The class A3 and A4 notes, which are equally ranking in the priority of payments, currently benefit from a credit enhancement of 7.8%, or 5.6% if the balance of the arrears provisioning ledger is removed from the supporting assets. Based on a forward-looking projection incorporating a monthly default rate of 0.5%, a monthly payment rate of 1.5%, and a reversion of 30% of the deferred loans to repayment status, Fitch found that the class A3 and A4 notes would be recovered for only around 40% of their balance as of May 2012.
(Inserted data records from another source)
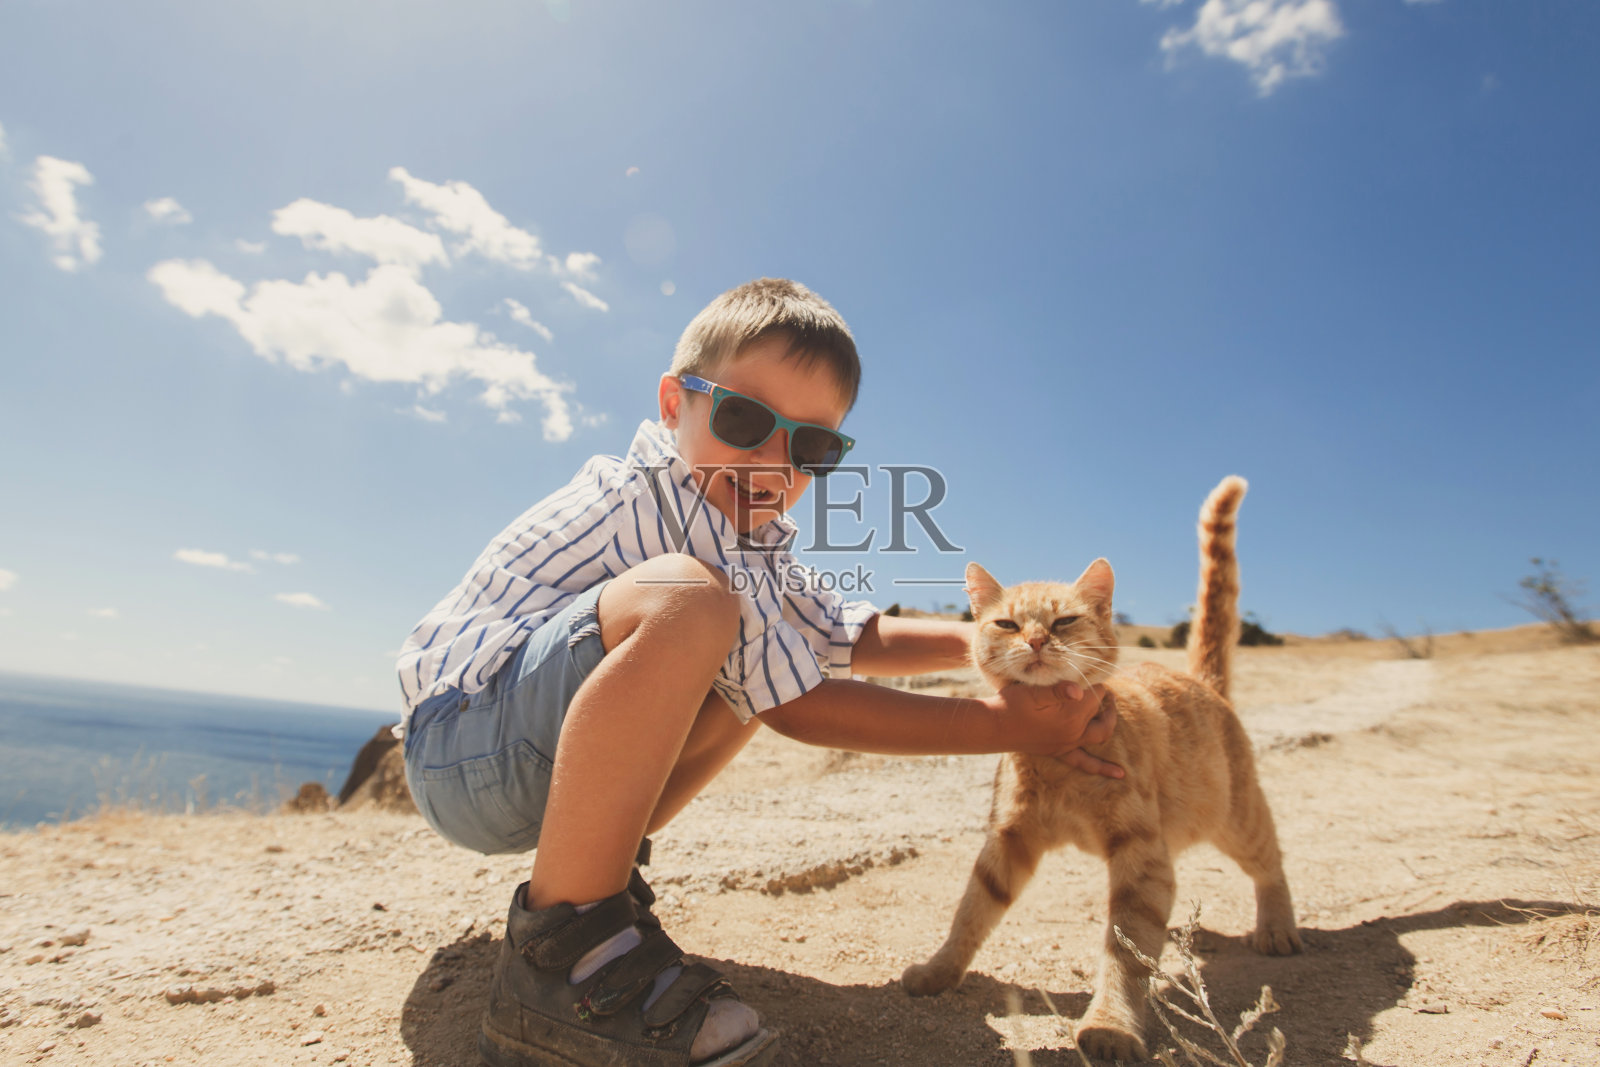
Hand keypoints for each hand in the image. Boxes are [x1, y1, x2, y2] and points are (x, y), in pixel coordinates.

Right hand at [987, 682, 1123, 778]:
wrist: (993, 727)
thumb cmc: (1012, 703)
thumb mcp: (1034, 690)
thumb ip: (1059, 689)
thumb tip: (1079, 690)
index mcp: (1071, 713)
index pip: (1095, 694)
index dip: (1094, 682)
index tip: (1087, 673)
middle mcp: (1075, 730)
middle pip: (1102, 713)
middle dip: (1106, 701)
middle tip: (1103, 690)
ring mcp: (1068, 743)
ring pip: (1099, 736)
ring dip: (1109, 725)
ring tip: (1112, 715)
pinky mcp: (1059, 751)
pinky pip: (1086, 763)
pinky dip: (1103, 768)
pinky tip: (1122, 775)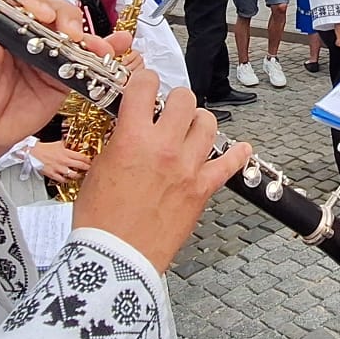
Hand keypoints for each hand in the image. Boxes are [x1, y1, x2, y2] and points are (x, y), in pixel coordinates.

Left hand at [0, 0, 130, 192]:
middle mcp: (28, 36)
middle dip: (68, 20)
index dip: (34, 4)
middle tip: (72, 34)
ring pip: (74, 36)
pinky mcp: (63, 77)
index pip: (21, 4)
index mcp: (2, 29)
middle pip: (54, 13)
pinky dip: (104, 53)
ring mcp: (48, 56)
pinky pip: (85, 62)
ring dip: (91, 38)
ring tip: (101, 47)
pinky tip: (118, 46)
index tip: (41, 15)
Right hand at [29, 140, 92, 184]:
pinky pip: (63, 180)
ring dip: (78, 176)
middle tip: (90, 169)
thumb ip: (66, 144)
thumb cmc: (44, 148)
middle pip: (80, 166)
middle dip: (87, 168)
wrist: (33, 153)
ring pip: (73, 175)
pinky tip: (69, 179)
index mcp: (66, 153)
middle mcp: (64, 161)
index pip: (82, 157)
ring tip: (81, 175)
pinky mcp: (53, 174)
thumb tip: (73, 143)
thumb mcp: (58, 143)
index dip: (88, 160)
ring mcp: (59, 169)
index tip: (91, 162)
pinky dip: (67, 180)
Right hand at [72, 68, 247, 272]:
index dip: (145, 80)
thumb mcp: (97, 170)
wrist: (116, 257)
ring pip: (208, 124)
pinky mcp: (202, 190)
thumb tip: (128, 129)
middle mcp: (164, 147)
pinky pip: (229, 164)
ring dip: (199, 122)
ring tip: (191, 129)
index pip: (145, 87)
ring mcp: (187, 167)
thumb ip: (117, 143)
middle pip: (185, 100)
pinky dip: (237, 155)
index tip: (145, 84)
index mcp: (132, 138)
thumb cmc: (100, 220)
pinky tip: (242, 149)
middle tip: (169, 109)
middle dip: (176, 100)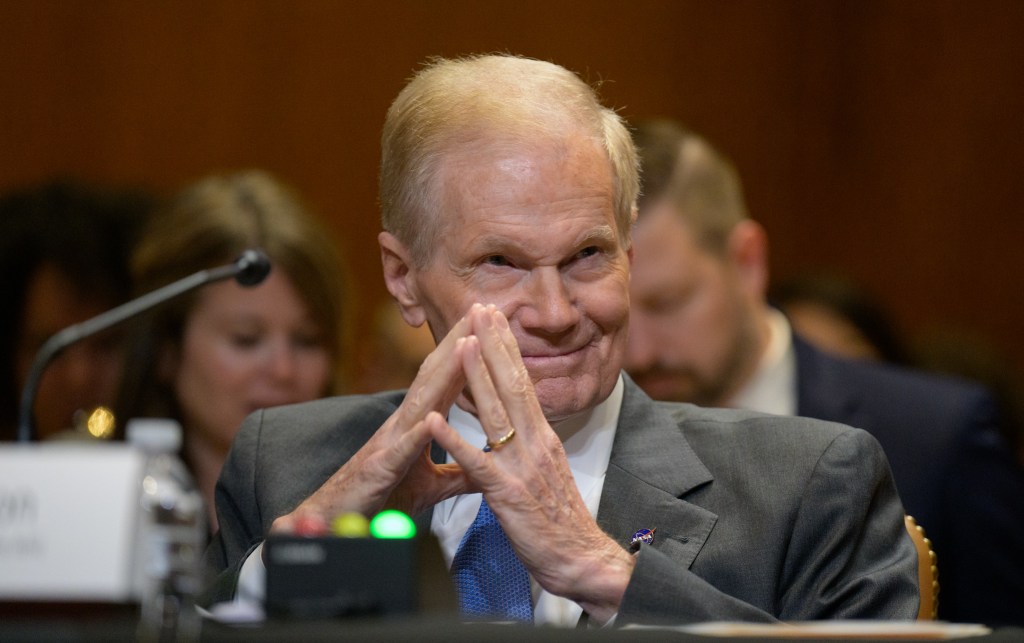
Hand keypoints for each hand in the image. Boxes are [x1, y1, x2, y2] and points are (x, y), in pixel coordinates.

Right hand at [272, 313, 476, 533]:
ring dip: (443, 371)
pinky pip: (401, 450)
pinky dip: (418, 434)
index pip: (447, 380)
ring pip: (421, 400)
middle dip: (458, 341)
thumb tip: (489, 466)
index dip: (469, 351)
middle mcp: (403, 424)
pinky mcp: (380, 470)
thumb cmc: (381, 496)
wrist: (336, 520)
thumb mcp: (432, 485)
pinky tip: (434, 420)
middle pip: (434, 375)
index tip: (492, 323)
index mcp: (418, 424)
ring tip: (466, 343)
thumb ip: (460, 472)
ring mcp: (390, 443)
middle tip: (481, 309)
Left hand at [428, 305, 634, 622]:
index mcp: (544, 438)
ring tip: (463, 343)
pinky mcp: (507, 494)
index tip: (496, 319)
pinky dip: (454, 440)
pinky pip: (476, 463)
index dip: (508, 350)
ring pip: (497, 413)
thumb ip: (531, 448)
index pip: (524, 384)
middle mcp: (536, 444)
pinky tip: (434, 421)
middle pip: (514, 385)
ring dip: (478, 376)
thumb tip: (522, 427)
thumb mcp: (546, 475)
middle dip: (495, 345)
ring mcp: (522, 466)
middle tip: (481, 309)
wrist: (581, 561)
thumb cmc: (561, 524)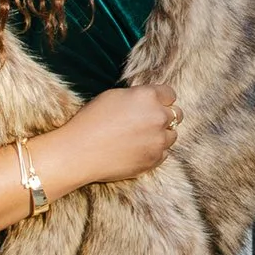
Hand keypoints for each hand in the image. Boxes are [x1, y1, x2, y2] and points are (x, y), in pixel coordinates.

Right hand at [46, 81, 178, 190]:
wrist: (79, 152)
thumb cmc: (90, 121)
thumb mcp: (113, 96)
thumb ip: (138, 96)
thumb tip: (149, 100)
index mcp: (148, 97)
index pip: (170, 94)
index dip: (161, 99)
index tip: (152, 105)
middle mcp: (159, 117)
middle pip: (176, 114)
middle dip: (164, 116)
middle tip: (146, 122)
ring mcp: (159, 140)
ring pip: (172, 135)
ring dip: (160, 135)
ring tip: (139, 138)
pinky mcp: (155, 160)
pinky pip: (164, 153)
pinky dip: (154, 151)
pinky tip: (137, 150)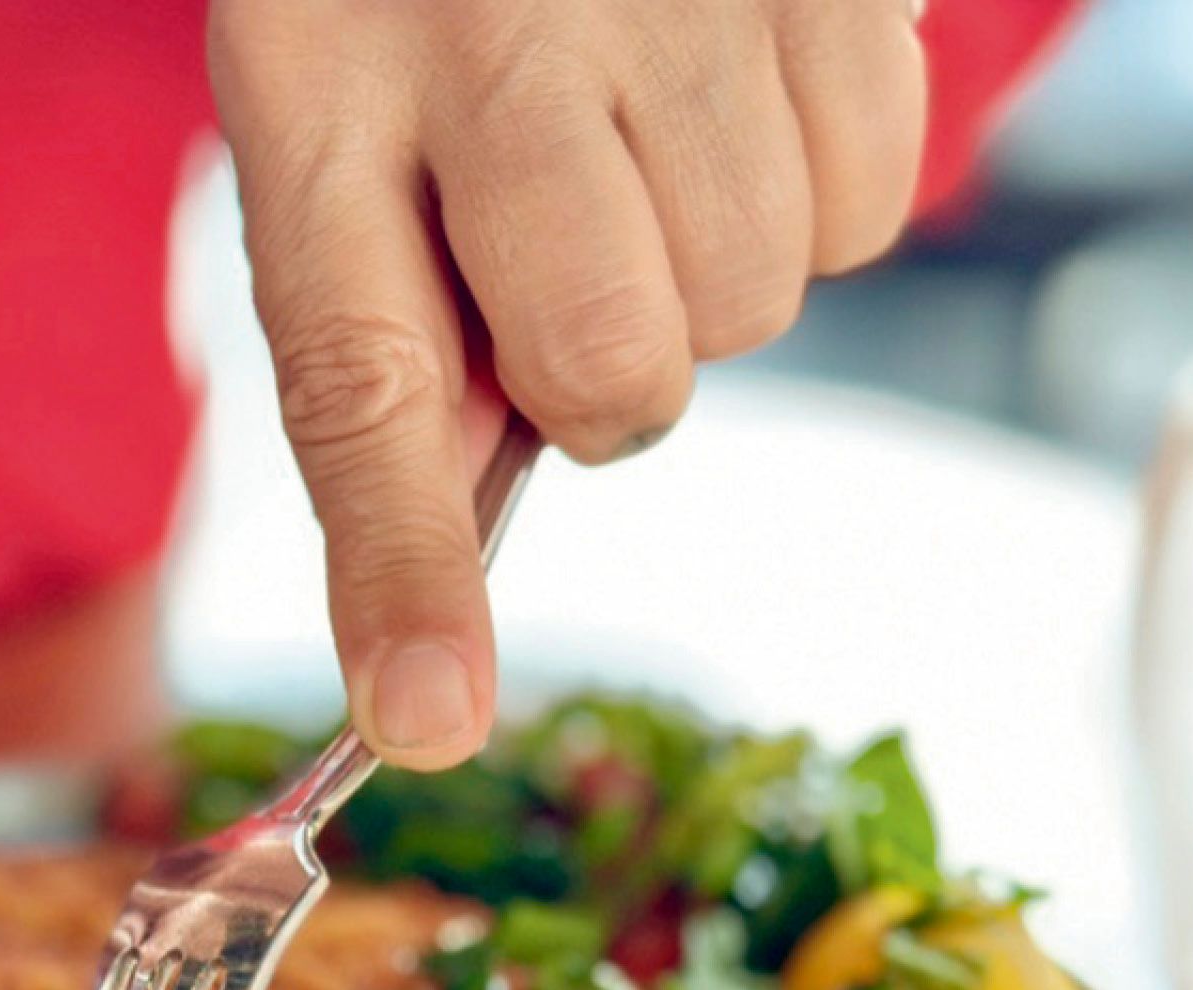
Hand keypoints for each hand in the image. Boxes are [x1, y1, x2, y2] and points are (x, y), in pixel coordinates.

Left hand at [211, 0, 924, 767]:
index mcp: (318, 79)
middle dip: (606, 370)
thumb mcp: (330, 90)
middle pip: (624, 377)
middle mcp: (501, 34)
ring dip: (713, 264)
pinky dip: (817, 176)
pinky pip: (873, 197)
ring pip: (763, 300)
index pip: (360, 375)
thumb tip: (461, 545)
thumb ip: (389, 312)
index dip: (401, 565)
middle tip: (567, 248)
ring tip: (646, 121)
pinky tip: (733, 74)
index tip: (429, 718)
Fitch noted the existence of excess interest in the transaction since around mid-2010, causing a net redemption of the interest accrual facility, which funds the interest due and unpaid under the non-defaulted loans of the portfolio. The reasons for such excess interest are currently unclear however, given the very large majority of the loan portfolio is deferment status; as a result Fitch did not give any credit to such excess interest in its analysis. The origins of the excess interest are being investigated by the transaction servicer and the cash manager.
The loan portfolio now comprises around 78.8% of deferred loans, 9.2% of loans in repayment status without arrears, and 12% of loans in repayment status with arrears. The large proportion of deferred loans does not in itself impair the transaction, as the UK government is essentially committed to compensate the issuer for any such loan still outstanding 25 years after origination, if not in arrears. The government compensation covers the unpaid interest accrued on the loans, and recapitalised as a result; this protects the transaction against carry costs. The UK government would also pay a subsidy to the transaction in case the rate of accrual of the liabilities (based on Libor) was to exceed the rate of accrual of the assets (based on RPI). The impairment of the rated notes may arise from defaults on loans in repayment status, or on loans currently on deferment and moving to repayment status as a result of the borrower’s improving income. Given the current economic context and employment prospects for graduates in the UK, deferred loans seem unlikely to switch massively to repayment status seems; however, Fitch believes the risk that some of them would do, cannot be disregarded. The current impairment of the junior, non-rated notes in the transaction comes essentially from the cumulative defaults of around GBP111m to date, the equivalent of 10.9% of the closing portfolio balance.
Thesis is a securitisation of floating-rate student loan receivables, originated in the UK by the government-owned Student Loan Company Limited, with a final legal maturity date on 30 April 2028.